> [What is needed]: In all of the material below, change every "Frontend" to "Front-End" and leave everything else exactly the same.

════

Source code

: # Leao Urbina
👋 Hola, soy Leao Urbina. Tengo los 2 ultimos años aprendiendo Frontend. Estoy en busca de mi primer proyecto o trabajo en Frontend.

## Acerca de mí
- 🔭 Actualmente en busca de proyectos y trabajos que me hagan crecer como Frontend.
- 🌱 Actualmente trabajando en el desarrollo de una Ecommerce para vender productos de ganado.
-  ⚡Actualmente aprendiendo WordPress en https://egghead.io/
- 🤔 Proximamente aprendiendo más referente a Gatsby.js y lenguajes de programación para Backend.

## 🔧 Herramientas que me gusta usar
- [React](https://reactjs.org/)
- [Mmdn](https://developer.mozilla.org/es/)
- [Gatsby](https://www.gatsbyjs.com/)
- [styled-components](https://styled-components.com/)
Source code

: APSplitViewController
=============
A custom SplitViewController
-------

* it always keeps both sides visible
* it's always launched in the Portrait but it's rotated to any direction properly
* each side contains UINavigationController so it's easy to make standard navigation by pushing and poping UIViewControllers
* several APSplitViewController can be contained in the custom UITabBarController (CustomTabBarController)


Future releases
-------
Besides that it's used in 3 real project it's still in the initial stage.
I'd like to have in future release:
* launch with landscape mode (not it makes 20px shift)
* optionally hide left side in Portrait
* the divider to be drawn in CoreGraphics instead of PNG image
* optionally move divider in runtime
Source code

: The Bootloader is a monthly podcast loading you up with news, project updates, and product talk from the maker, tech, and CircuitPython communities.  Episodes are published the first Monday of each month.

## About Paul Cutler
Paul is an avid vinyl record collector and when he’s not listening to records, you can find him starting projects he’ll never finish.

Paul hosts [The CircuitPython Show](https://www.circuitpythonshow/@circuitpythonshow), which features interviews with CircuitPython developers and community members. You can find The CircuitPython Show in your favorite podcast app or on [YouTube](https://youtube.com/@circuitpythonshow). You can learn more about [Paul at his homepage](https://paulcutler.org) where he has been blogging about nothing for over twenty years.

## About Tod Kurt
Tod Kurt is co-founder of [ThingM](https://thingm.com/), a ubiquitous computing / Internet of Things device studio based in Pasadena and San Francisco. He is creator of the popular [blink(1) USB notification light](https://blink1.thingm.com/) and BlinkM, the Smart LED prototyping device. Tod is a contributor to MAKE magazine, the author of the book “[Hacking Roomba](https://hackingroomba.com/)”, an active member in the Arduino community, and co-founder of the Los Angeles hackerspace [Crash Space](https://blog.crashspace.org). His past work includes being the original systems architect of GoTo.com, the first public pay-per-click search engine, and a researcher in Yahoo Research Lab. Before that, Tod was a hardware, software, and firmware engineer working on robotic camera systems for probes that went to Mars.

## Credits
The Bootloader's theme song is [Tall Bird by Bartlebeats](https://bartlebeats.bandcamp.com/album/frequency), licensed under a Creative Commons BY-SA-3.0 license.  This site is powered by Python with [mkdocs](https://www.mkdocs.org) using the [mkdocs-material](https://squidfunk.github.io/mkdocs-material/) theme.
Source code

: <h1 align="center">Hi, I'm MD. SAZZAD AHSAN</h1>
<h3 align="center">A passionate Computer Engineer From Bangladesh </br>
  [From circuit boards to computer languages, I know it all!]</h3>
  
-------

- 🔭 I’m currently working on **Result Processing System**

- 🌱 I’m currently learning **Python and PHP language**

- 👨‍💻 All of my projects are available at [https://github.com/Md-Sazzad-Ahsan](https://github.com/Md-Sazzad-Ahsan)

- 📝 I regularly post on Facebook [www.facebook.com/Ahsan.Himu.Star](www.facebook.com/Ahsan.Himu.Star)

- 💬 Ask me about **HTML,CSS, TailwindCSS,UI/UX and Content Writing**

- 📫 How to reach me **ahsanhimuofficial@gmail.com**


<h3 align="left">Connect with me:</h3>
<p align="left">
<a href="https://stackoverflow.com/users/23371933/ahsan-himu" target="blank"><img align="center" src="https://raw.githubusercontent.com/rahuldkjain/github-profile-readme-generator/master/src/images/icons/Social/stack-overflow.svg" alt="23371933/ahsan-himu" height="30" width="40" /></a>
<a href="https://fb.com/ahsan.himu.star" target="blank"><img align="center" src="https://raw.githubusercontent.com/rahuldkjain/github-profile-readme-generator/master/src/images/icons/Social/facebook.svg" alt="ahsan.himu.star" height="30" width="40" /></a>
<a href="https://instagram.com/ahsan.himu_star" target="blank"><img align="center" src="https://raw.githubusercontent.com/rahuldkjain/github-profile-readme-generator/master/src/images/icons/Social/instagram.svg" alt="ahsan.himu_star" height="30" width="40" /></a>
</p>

════

> [Result below]:
Source code

: # Leao Urbina
👋 Hola, soy Leao Urbina. Tengo los 2 ultimos años aprendiendo Front-End. Estoy en busca de mi primer proyecto o trabajo en Front-End.

## Acerca de mí
- 🔭 Actualmente en busca de proyectos y trabajos que me hagan crecer como Front-End.
- 🌱 Actualmente trabajando en el desarrollo de una Ecommerce para vender productos de ganado.
-  ⚡Actualmente aprendiendo WordPress en https://egghead.io/
- 🤔 Proximamente aprendiendo más referente a Gatsby.js y lenguajes de programación para Backend.

## 🔧 Herramientas que me gusta usar
- [React](https://reactjs.org/)
- [Mmdn](https://developer.mozilla.org/es/)
- [Gatsby](https://www.gatsbyjs.com/)
- [styled-components](https://styled-components.com/)
Source code

: APSplitViewController
=============
A custom SplitViewController
-------

* it always keeps both sides visible
* it's always launched in the Portrait but it's rotated to any direction properly
* each side contains UINavigationController so it's easy to make standard navigation by pushing and poping UIViewControllers
* several APSplitViewController can be contained in the custom UITabBarController (CustomTabBarController)


Future releases
-------
Besides that it's used in 3 real project it's still in the initial stage.
I'd like to have in future release:
* launch with landscape mode (not it makes 20px shift)
* optionally hide left side in Portrait
* the divider to be drawn in CoreGraphics instead of PNG image
* optionally move divider in runtime
Source code

: The Bootloader is a monthly podcast loading you up with news, project updates, and product talk from the maker, tech, and CircuitPython communities.  Episodes are published the first Monday of each month.

## About Paul Cutler
Paul is an avid vinyl record collector and when he’s not listening to records, you can find him starting projects he’ll never finish.

Paul hosts [The CircuitPython Show](https://www.circuitpythonshow/@circuitpythonshow), which features interviews with CircuitPython developers and community members. You can find The CircuitPython Show in your favorite podcast app or on [YouTube](https://youtube.com/@circuitpythonshow). You can learn more about [Paul at his homepage](https://paulcutler.org) where he has been blogging about nothing for over twenty years.

## About Tod Kurt
Tod Kurt is co-founder of [ThingM](https://thingm.com/), a ubiquitous computing / Internet of Things device studio based in Pasadena and San Francisco. He is creator of the popular [blink(1) USB notification light](https://blink1.thingm.com/) and BlinkM, the Smart LED prototyping device. Tod is a contributor to MAKE magazine, the author of the book “[Hacking Roomba](https://hackingroomba.com/)”, an active member in the Arduino community, and co-founder of the Los Angeles hackerspace [Crash Space](https://blog.crashspace.org). His past work includes being the original systems architect of GoTo.com, the first public pay-per-click search engine, and a researcher in Yahoo Research Lab. Before that, Tod was a hardware, software, and firmware engineer working on robotic camera systems for probes that went to Mars.

## Credits
The Bootloader's theme song is [Tall Bird by Bartlebeats](https://bartlebeats.bandcamp.com/album/frequency), licensed under a Creative Commons BY-SA-3.0 license.  This site is powered by Python with [mkdocs](https://www.mkdocs.org) using the [mkdocs-material](https://squidfunk.github.io/mkdocs-material/) theme.
Source code

: <h1 align="center">Hi, I'm MD. SAZZAD AHSAN</h1>
<h3 align="center">A passionate Computer Engineer From Bangladesh </br>
  [From circuit boards to computer languages, I know it all!]</h3>
  
-------

- 🔭 I’m currently working on **Result Processing System**

- 🌱 I’m currently learning **Python and PHP language**

- 👨‍💻 All of my projects are available at [https://github.com/Md-Sazzad-Ahsan](https://github.com/Md-Sazzad-Ahsan)

- 📝 I regularly post on Facebook [www.facebook.com/Ahsan.Himu.Star](www.facebook.com/Ahsan.Himu.Star)

- 💬 Ask me about **HTML,CSS, TailwindCSS,UI/UX and Content Writing**

- 📫 How to reach me **ahsanhimuofficial@gmail.com**


<h3 align="left">Connect with me:</h3>
<p align="left">
<a href="https://stackoverflow.com/users/23371933/ahsan-himu" target="blank"><img align="center" src="https://raw.githubusercontent.com/rahuldkjain/github-profile-readme-generator/master/src/images/icons/Social/stack-overflow.svg" alt="23371933/ahsan-himu" height="30" width="40" /></a>
<a href="https://fb.com/ahsan.himu.star" target="blank"><img align="center" src="https://raw.githubusercontent.com/rahuldkjain/github-profile-readme-generator/master/src/images/icons/Social/facebook.svg" alt="ahsan.himu.star" height="30" width="40" /></a>
<a href="https://instagram.com/ahsan.himu_star" target="blank"><img align="center" src="https://raw.githubusercontent.com/rahuldkjain/github-profile-readme-generator/master/src/images/icons/Social/instagram.svg" alt="ahsan.himu_star" height="30" width="40" /></a>
</p>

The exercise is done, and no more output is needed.